Cashew Orange Date Balls
I have to admit that the thought of cutting out gluten seemed difficult to me at first. I was familiar with going dairy free, as I have had to cut out all dairy while breastfeeding my babies because all of them have had milk protein sensitivities. But this dutch girl likes her bread, and I couldn't imagine feeding my family without this staple that I was so accustomed to! Even though gluten was only affecting Eva (aged 4), I decided to try to involve our whole family in order to make her more compliant. I realized that it would be easier for her if we were all eating "her way" until she got used to this new way of eating.
I started out by making bread using Pamela's gluten free bread mix in my bread machine. I ordered this in bulk from Amazon at the recommendation of several friends. The taste and texture weren't bad, but I was disappointed at the size of my loaves as they often resembled hockey pucks (possibly due to my bread machine). Even if a loaf came out nice, it would cave in as it cooled. Thankfully Eva didn't seem to mind and she quickly owned this bread as her own. After going through all of the mixes, I switched to Udi's bread, available at most health food stores, as well as Trader Joe's (much cheaper). It came to about the same price as the bread mix by the time I added the oil and eggs to the mix. Because the bread was only for one family member, I decided this was the easiest course. I know if we all had to eat this bread, I would have to make my own from scratch due to the cost.
I also stocked my pantry with tapioca starch, potato flour, arrowroot starch and different kinds of rice flours. I put together different gluten free flours (some I found online and others recommended by friends). But I have to tell you, I hated how my baked goods turned out. They looked inferior and even worse, they tasted "off." I also felt like they sat like a brick in my stomach; I didn't like how I felt after I ate my new gluten free recipes. All that starch wasn't agreeing with us. My family was complaining and I felt discouraged.
And then I discovered a different way of baking. A friend told me about a website called Detoxinista, and I love making recipes from this site. I now make cookies and cakes using almond flour, almond meal or almond butter, farm fresh eggs, coconut oil and natural sweeteners like honey or maple syrup. Another website I really like is The Spunky Coconut, another gluten free, dairy free site that also uses only natural sweeteners. Although I don't agree with all of their food philosophies per se, there are great recipes for smoothies, homemade ice cream, cookies, bars, raw cheesecake and lots of other desserts. And they all use whole food, healthy and readily available ingredients. Many of these recipes are super easy as well and require only one bowl or a food processor. For years I have struggled on how to feed my family healthy snacks and desserts, and many of my attempts have been flops. Now I can make healthy raw and baked goods which are good enough to eat any time of the day because they supply protein, nutrients and healthy fats.
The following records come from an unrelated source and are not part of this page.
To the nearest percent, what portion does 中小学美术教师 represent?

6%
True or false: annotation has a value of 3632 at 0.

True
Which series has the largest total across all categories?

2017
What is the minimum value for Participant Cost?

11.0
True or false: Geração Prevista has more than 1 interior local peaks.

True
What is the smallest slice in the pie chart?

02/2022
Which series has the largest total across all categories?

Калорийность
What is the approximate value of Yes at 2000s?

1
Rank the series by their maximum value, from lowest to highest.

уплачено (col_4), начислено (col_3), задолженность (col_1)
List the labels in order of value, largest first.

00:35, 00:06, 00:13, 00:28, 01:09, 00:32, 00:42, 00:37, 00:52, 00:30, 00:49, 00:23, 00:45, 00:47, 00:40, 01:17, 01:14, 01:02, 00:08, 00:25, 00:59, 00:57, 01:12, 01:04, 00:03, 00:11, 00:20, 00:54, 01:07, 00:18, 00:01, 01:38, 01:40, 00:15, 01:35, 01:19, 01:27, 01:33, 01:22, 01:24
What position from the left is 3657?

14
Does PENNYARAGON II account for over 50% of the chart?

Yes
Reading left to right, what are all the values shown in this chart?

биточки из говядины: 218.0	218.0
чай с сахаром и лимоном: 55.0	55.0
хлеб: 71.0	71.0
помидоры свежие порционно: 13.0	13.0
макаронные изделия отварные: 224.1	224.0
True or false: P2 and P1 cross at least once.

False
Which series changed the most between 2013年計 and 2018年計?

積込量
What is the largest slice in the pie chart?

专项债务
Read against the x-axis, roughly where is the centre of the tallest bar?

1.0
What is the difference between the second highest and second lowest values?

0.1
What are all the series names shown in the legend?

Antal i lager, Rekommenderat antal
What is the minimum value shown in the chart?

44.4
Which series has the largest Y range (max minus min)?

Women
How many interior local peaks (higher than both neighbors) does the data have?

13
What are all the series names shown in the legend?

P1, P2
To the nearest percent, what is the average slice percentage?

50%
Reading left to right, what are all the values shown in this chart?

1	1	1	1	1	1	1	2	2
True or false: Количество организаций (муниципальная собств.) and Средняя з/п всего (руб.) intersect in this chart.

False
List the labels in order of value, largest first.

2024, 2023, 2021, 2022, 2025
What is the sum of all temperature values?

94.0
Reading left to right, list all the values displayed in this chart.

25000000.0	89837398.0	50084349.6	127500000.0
My favorite gluten free, dairy free cookbook is Nourishing Meals by Alissa Segersten and Tom Malterre, MS, CN.
With these recipes breakfast and snacks are easy to take care of. Breakfast for Eva can even be a few coconut raisin cookies and a smoothie made from canned coconut milk and berries. Lunch is usually Udi's bread or a wrap with turkey and some fruit, or a nut butter sandwich with banana; rice crackers with hummus or egg salad and some veggie sticks or even an apple spread with almond butter and raisins. Dinner is not too much different when it comes to going gluten free. The only switch is regular pasta to brown rice or corn pasta. It was harder to cut out dairy with dinner- Eva likes cheese and sour cream on things like spaghetti and Mexican dishes.But over time she has gotten used to the idea that she cannot have these things. (Even dairy free versions contain casein, which she cannot have).
Although changing our diet seemed like a big hurdle in the beginning, I can honestly say that the change has been good for our whole family. I feel like I am more careful than ever before about what I feed my family, and I love knowing my family is eating wholesome foods. I am so thankful for the resources available to us (many free of charge) to help us learn to better nourish our family.
Below is one of our new favorite snacks. This is my version of a recipe found in Nourishing Meals, mentioned above... Cashews are high in protein, full of nutrients including good amounts of magnesium and copper, high in fiber, and a good source of phytochemicals and anti-oxidants.
Cashew Orange Date Balls
1 1/2 cups raw cashew pieces
1 cup pitted whole dates
2 Tbsp. coconut oil, melted
pinch sea salt
1 teaspoon pure orange extract
unsweetened shredded coconut
Place cashews into a food processor and process until finely ground. Add dates, coconut oil, salt and orange extract. Continue processing until dates are finely ground and mixture resembles a ball.
Form mixture into small balls and roll into shredded coconut. Transfer to a container and store in refrigerator. Let cool for several hours before eating. Will keep for 2 weeks (if they last that long!)